Henry was responsible for constructing the first church building, which was a temporary corrugated iron building located on a site immediately to the south of the current building. However, he did not confine his preaching to this building. He frequently visited and preached in the open air, including in front of the Post Office in East Finchley. However, Henry soon turned his attention to fundraising for constructing a permanent building. On 26 July 1867, the foundation stone of the present building was laid.
The church building was designed by the architect John Norton and is based on the mediaeval Gothic styles of the pre-Reformation era and Gothic revivalist design. The first part of the church to be completed was the nave, consecrated on 9 April 1869, which incorporates a beautiful rose window. Henry Stephens was inaugurated as the first Vicar of Christ Church in 1872.
The rest of the building was completed in stages as funds permitted. The first addition was the north aisle, completed in 1874, followed by the south aisle in 1880. Work on the chancel and vestries began in 1891, including installing an organ in 1881. Plans were laid for full transepts and a substantive tower with a spire, but these were never built. As early as 1885, there were reports that the church was cold in winter. Substantial effort was made to remedy this, including the building of a porch on the west end to cut down the draughts that regularly swept through the building in winter.
Reverend Stephens also founded Christ Church School (now Wren Academy) and the nearby St Barnabas Church.
A consolidated chapelry was assigned from the mother parish, St. John's, Whetstone, and Holy Trinity, in 1872. The patronage was vested in trustees, including the rector, who had given glebeland for the site, and later exercised by the Church Patronage Society. As funds became available with the support of wealthy parishioners like the Hamiltons, additions were made to the building. On one Sunday in 1903, when there were 700 sittings, 237 people attended in the morning and 314 in the afternoon.

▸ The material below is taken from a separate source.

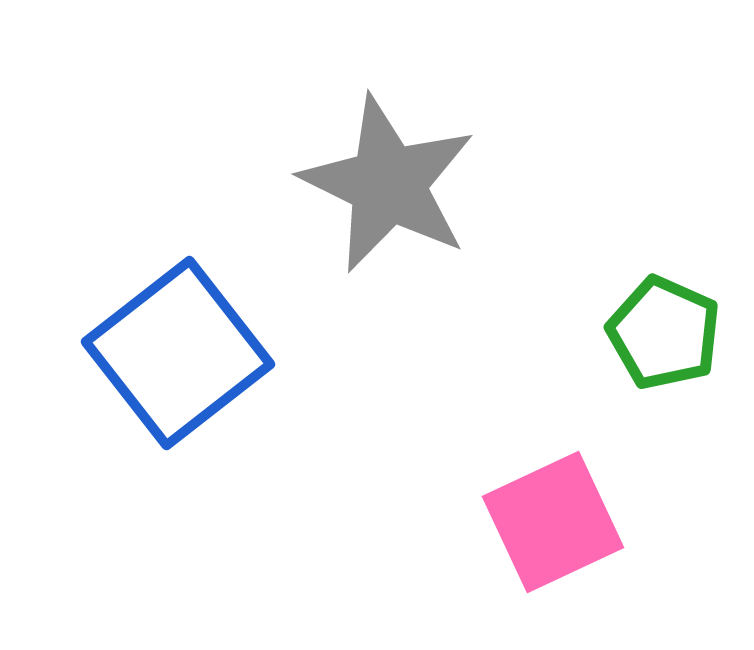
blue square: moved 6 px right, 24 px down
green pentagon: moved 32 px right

By 1899 two curates helped to run a memorial hall and library in High Road (in memory of Henry Stephens, who died in 1898); an institute in Percy Road (c. 1899); missions at Holden Road (1885-1909 - later St Barnabas Church) and Summers Lane (1906-60). In 1938 the original hall was sold, and a new Stephens Memorial Hall was built behind the church. The sizeable Victorian vicarage next to the church survived in 1977
Catherine Ironside
Christ Church has always been a sender and supporter of missionaries across the UK and the rest of the world and is now a notably diverse congregation comprising many nationalities.